There was inconsistent documentation in the medical record as it was noted that the Surgical/Invasion Procedure Form dated 1/18/11 indicated that the procedure ended at 9:35 AM while the Anesthesia Record indicated that the procedure ended on 1/18/11 at 10:35 AM. Additionally, the Resuscitation Flow Sheet form indicated that the code started at 9:45 AM and ended at 10:05 AM. However, it was noted that 200 joules was given at 10:07 AM.

-The Anesthesiologist, who was monitoring the patient, was interviewed on 2/4/11 at 3:08 PM. The Anesthesiologist reported that he turned the patient so that he could "flip" her from the OR table to the stretcher when he noticed that the patient's left hand was in the ET tube; he looked in the mouth and both balloons were in the mouth. He also stated that he did not know the actual time the patient self extubated.
- A copy of the monitoring strip from the anesthesia machine was requested and surveyor was informed that this machine did not have memory. The facility was unable to determine the time the patient was extubated.

-The failure of the staff to immediately recognize the extubation or to determine the circumstances surrounding the event limit the ability to QA the events.

The Gastroenterology (GI), who performed the ERCP, was interviewed on 2/4/11 at 2:19 PM. The GI reported that although she was in the OR when the patient was extubated she was doing her paperwork but her back was turned and she did not know there was a problem until the anesthesiologist asked for help. The anesthesiologist also reported that before the patient was moved from the OR table to the stretcher the anesthesia machine was disconnected. The anesthesia machine should have had battery back-up system and the alarm should have alerted the staff when the patient extubated.

The patient was at high risk for unplanned extubation in that she had been intubated endotracheally for a period prior to surgery and had self extubated only 2 days prior to ERCP during which time there was a potential for erosion of structures in and around the trachea. This would require that anesthesia collaborate with the endoscopist to ensure safe esophogeal access and removal. The fact that that there was a history of self extubation was a risk of a repeat event and required a higher level of surveillance.

The procedure involved the use of an endoscope concurrent with endotracheal intubation and the time of the removal of the endoscope represents a period of high risk of dislodgement of the ET tube. This is a point in the procedure where the type of extubation in which the balloon is not out of the mouth but not in the proper site is likely. There is no evidence that the facility formulated a policy and procedure to ensure that anesthesia and GI collaborate at these crucial points in the procedures where a duodenoscope is passed, advanced, and eventually retracted in close proximity to an ET tube.

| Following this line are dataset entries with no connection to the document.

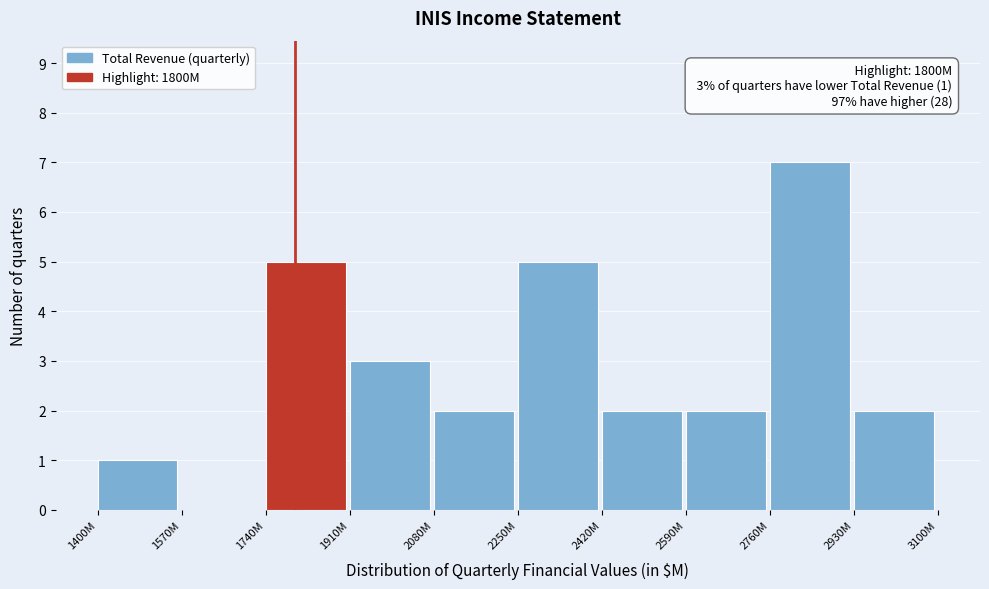

Reading left to right, extract all data points from this chart.

1400M=1	1570M=0	1740M=5	1910M=3	2080M=2	2250M=5	2420M=2	2590M=2	2760M=7	2930M=2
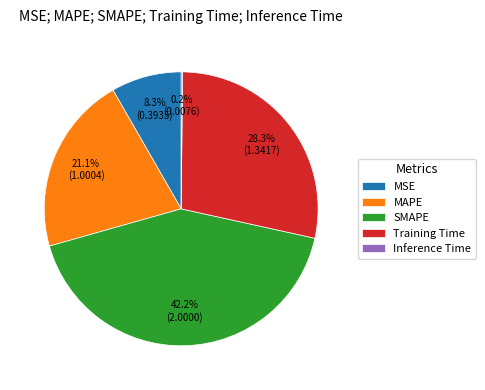

What portion of the pie excludes MSE?

91.7%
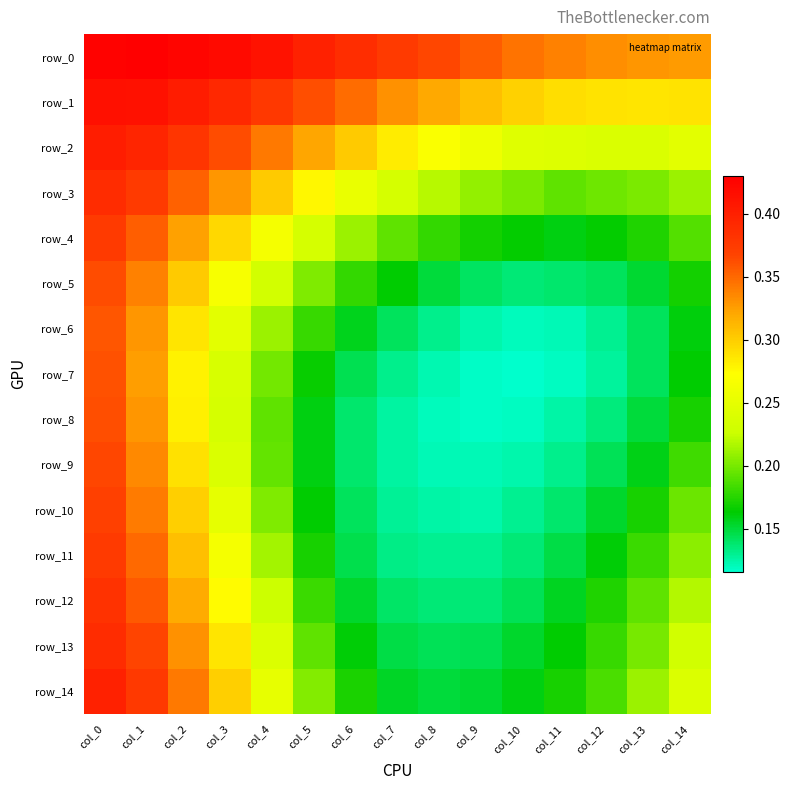

Rank the series at col_14 from lowest to highest value.

row_6, row_7, row_5, row_8, row_9, row_4, row_10, row_11, row_3, row_12, row_13, row_14, row_2, row_1, row_0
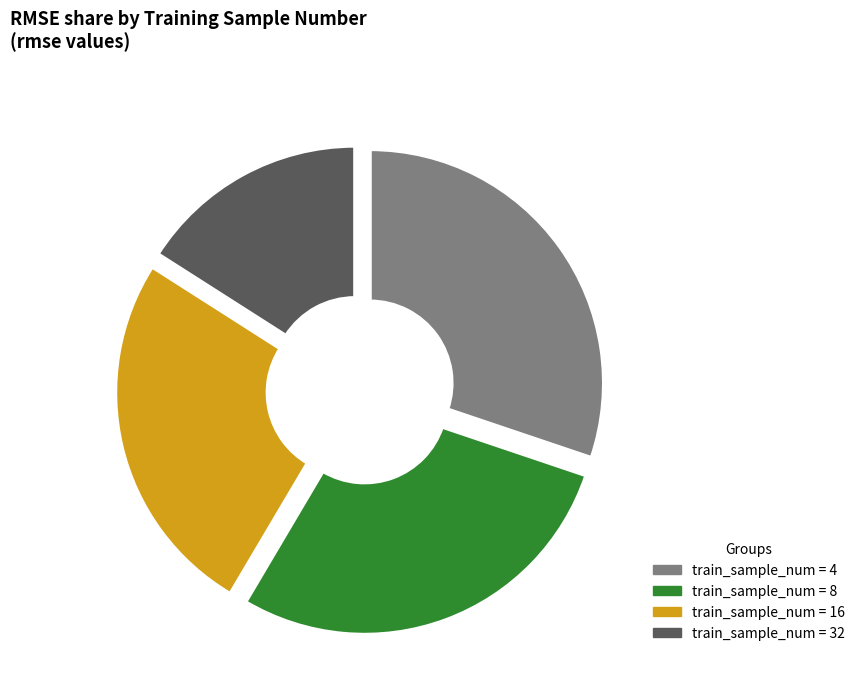

Combined, do 8 and 16 account for over 50%?

Yes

There is no evidence that cuff pressure (balloon) was taken pre operatively to assure that the ET tube was secure so that ERCP could proceed safely.

The observation of the balloon in the oral cavity was evidence that there was an extubation that might not be immediately noticeable as there would be only a partial extrusion of the ET tube. Only an alarm could alert staff to this event.

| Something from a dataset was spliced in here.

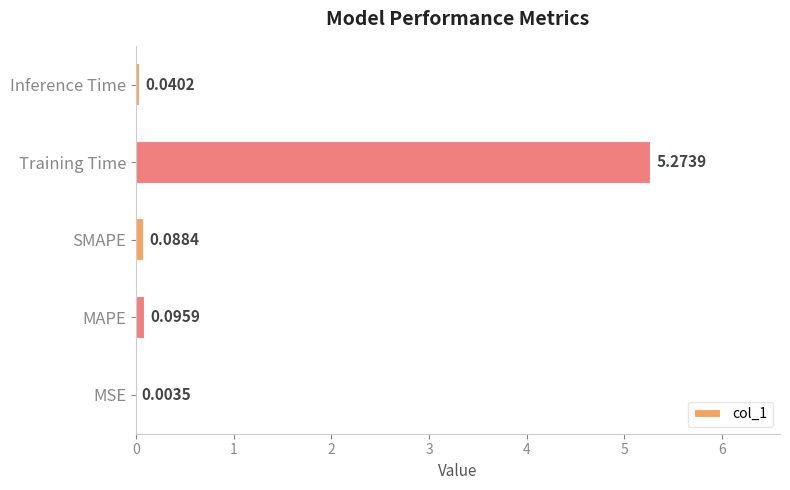

Which category has the highest value across all series?

Training Time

The rhythm identified as asystole was one that is a terminal dysrhythmia that is found in events where there is more protracted de-oxygenation than the seconds without oxygenation described in the notes.

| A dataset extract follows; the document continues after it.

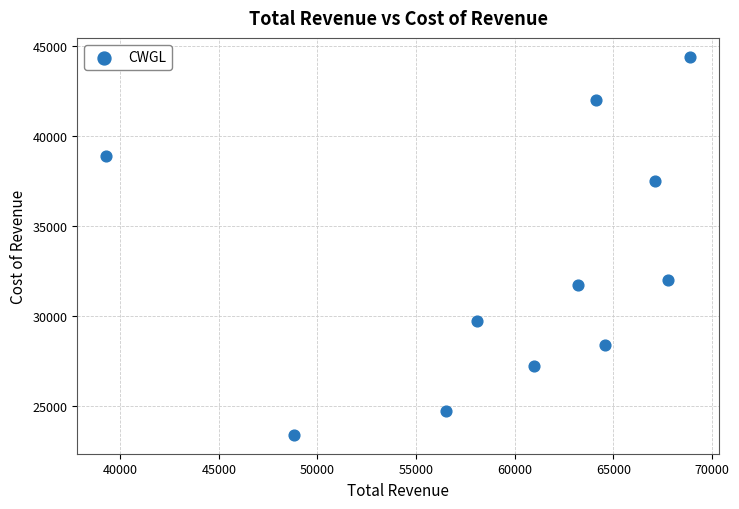

What Y value in the scatter plot is closest to 33900?

32000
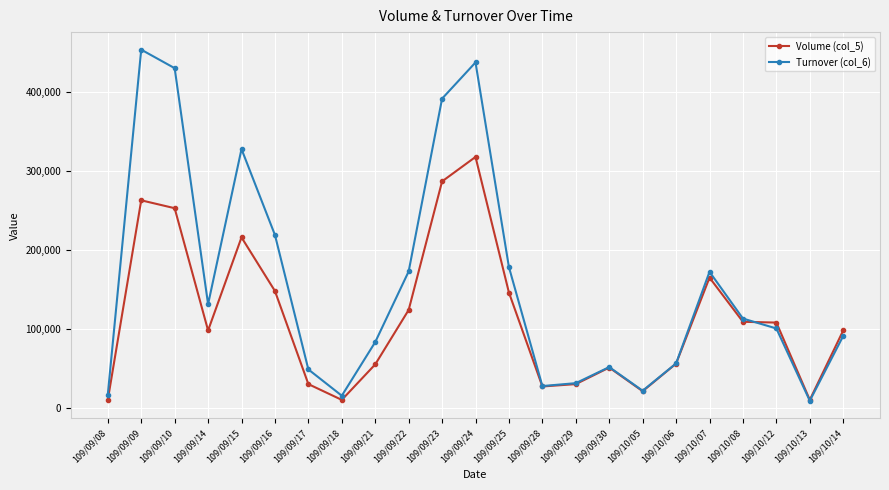

How many data points in Turnover (col_6) are less than 100530?

11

While on site, a copy of the Department of Anesthesia Emergency Protocol was requested but this was not received. A copy of Nursing Policy was submitted instead.
-- Hospital Wide QA that was reviewed noted the Department of Anesthesia was not properly represented.
-The Department of Anesthesia monthly QA for the year 2010 was reviewed. The monthly minutes were incomplete as some minutes (4/14/10 & 12/17/10) consisted of memos to staff. The minutes did not include attendance of staff and cases or issues discussed.